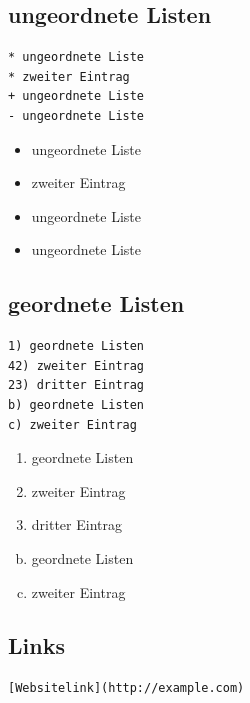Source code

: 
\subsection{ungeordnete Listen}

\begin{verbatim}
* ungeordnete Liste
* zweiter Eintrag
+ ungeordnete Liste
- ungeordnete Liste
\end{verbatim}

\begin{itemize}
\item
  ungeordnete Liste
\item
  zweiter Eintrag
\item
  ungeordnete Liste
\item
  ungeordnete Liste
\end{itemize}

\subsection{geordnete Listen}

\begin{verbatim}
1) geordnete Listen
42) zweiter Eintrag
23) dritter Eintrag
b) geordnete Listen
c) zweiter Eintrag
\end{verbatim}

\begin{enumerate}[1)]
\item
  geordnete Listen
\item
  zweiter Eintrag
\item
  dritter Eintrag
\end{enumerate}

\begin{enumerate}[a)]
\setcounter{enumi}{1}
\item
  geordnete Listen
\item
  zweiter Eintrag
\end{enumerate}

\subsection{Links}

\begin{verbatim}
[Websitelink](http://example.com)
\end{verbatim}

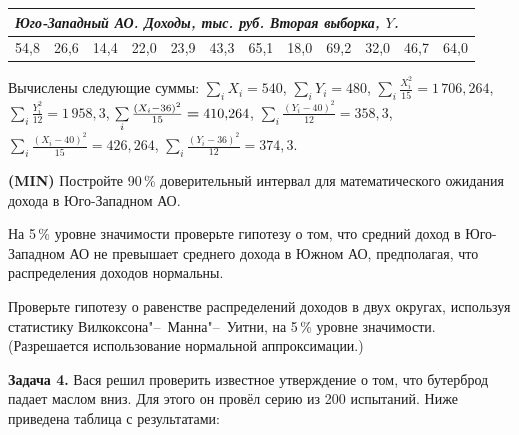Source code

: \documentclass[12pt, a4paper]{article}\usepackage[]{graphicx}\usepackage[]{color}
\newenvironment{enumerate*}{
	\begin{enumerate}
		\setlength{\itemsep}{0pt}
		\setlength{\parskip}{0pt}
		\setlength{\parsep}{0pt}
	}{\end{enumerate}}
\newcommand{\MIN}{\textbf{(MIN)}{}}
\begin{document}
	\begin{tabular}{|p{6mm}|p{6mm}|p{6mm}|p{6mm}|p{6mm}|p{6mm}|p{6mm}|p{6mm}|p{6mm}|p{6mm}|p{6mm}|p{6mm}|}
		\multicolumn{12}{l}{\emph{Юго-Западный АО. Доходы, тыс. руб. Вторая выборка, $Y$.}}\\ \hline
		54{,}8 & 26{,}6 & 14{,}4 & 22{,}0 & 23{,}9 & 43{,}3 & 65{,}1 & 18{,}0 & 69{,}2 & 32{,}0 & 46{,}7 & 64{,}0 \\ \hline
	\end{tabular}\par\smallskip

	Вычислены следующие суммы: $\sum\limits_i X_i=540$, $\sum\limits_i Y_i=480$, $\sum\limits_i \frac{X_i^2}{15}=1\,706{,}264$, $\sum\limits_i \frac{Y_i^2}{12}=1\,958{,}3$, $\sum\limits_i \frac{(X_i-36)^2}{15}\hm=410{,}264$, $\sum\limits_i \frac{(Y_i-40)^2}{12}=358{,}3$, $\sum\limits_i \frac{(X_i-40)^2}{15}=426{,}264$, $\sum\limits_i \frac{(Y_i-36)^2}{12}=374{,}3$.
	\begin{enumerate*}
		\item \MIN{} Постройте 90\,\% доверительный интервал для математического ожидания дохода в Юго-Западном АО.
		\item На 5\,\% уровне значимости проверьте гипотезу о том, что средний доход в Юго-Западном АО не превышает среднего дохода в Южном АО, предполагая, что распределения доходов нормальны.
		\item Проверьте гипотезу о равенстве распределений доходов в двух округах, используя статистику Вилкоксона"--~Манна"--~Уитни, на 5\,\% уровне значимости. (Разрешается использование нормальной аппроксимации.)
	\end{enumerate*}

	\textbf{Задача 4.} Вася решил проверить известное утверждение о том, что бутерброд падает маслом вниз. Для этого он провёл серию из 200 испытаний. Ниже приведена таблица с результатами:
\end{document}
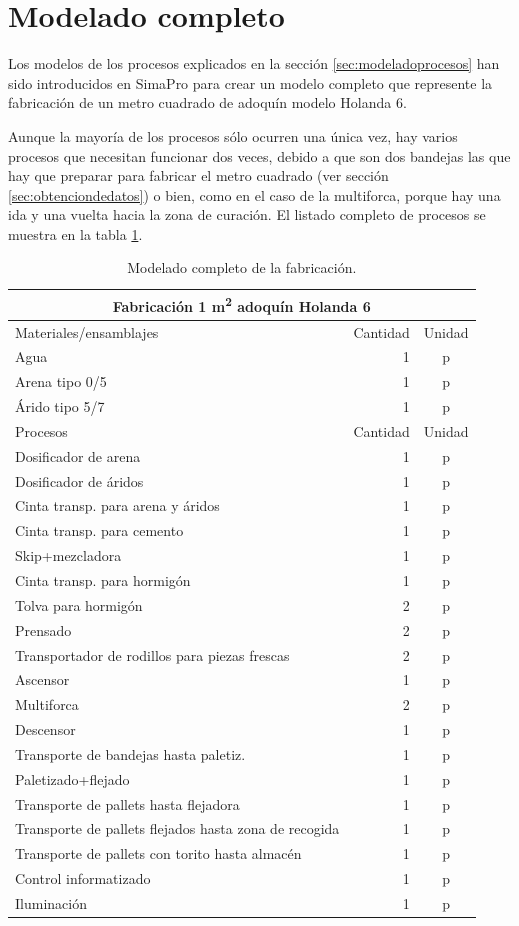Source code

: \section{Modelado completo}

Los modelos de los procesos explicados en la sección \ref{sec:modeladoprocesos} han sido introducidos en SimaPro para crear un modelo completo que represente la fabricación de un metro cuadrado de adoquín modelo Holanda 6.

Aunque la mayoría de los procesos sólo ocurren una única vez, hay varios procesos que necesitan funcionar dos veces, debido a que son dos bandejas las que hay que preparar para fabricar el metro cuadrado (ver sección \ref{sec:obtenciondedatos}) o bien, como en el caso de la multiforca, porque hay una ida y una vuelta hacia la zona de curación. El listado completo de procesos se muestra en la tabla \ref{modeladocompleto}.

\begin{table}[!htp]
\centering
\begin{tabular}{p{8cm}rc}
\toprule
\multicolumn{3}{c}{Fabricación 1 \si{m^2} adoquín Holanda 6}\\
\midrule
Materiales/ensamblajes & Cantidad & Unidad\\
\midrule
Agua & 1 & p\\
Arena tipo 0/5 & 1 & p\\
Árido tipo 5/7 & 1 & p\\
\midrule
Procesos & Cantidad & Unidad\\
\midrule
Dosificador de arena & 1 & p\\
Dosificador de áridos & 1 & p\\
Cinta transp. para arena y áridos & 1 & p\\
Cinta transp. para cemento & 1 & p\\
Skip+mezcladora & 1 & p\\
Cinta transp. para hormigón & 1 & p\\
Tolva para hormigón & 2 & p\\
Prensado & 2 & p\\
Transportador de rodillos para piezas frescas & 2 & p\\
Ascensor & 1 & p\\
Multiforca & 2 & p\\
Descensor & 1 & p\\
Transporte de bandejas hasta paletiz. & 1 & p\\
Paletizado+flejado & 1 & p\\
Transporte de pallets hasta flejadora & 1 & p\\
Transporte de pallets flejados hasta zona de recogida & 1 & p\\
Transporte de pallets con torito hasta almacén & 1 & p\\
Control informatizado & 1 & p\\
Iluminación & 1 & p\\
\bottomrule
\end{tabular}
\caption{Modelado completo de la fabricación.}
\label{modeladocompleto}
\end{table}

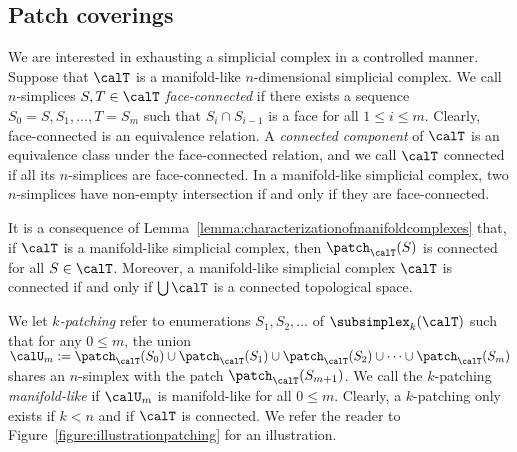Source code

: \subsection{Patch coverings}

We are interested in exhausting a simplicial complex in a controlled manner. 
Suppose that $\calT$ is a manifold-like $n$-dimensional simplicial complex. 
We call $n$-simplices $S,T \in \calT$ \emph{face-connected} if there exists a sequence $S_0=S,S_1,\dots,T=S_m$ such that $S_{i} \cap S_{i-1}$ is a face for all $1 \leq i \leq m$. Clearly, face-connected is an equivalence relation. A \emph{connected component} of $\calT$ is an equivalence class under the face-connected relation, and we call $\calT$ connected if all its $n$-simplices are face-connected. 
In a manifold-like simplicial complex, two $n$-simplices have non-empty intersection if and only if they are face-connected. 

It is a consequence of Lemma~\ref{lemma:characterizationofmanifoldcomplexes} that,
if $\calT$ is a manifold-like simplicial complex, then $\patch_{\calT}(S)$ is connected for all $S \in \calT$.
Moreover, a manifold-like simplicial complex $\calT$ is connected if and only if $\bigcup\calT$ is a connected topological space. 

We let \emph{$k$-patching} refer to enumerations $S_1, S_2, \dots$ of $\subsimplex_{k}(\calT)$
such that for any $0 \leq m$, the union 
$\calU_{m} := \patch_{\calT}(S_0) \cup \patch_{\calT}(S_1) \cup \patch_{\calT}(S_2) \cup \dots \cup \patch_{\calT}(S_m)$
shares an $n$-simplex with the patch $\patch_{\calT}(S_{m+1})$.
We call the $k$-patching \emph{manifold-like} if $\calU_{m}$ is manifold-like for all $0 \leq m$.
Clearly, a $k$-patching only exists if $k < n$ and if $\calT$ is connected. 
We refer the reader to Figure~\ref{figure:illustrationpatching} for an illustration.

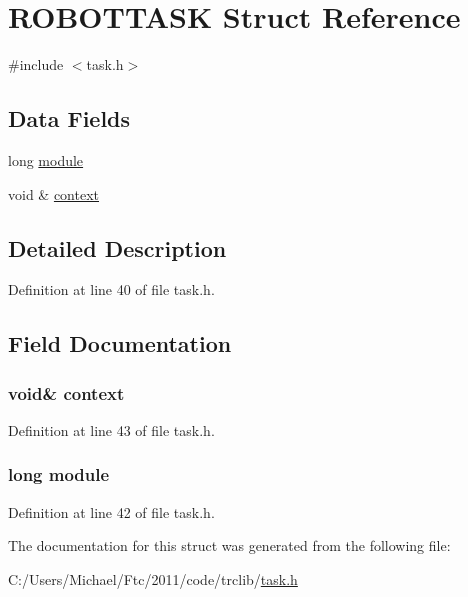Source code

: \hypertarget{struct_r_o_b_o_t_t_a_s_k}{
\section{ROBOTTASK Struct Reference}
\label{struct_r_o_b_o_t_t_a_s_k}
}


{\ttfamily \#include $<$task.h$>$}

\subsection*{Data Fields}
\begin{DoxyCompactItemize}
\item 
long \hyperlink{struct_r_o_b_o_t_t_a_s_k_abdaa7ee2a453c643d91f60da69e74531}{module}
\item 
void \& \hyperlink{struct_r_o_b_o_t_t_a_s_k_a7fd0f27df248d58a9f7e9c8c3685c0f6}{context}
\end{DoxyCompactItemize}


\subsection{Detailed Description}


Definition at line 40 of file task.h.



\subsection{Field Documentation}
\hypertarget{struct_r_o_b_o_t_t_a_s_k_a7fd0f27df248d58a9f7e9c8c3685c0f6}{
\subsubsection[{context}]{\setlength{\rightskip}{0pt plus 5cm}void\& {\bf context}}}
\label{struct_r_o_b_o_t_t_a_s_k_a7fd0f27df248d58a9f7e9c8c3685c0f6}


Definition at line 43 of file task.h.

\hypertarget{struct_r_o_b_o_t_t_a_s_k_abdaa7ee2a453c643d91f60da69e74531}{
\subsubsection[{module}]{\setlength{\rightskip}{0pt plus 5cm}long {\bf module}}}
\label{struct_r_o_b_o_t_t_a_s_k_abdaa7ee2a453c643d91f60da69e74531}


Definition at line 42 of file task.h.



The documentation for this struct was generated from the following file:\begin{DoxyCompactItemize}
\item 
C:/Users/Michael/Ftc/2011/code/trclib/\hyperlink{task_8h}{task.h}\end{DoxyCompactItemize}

DIRECTIONS – Retype exactly, and only, the lines above from the one where "Descensor & 1 & p\\" occurs up to and including the one where "Transporte de pallets flejados" occurs.

ANSWER AREA –
Descensor & 1 & p\\
Transporte de bandejas hasta paletiz. & 1 & p\\
Paletizado+flejado & 1 & p\\
Transporte de pallets hasta flejadora & 1 & p\\
Transporte de pallets flejados hasta zona de recogida & 1 & p\\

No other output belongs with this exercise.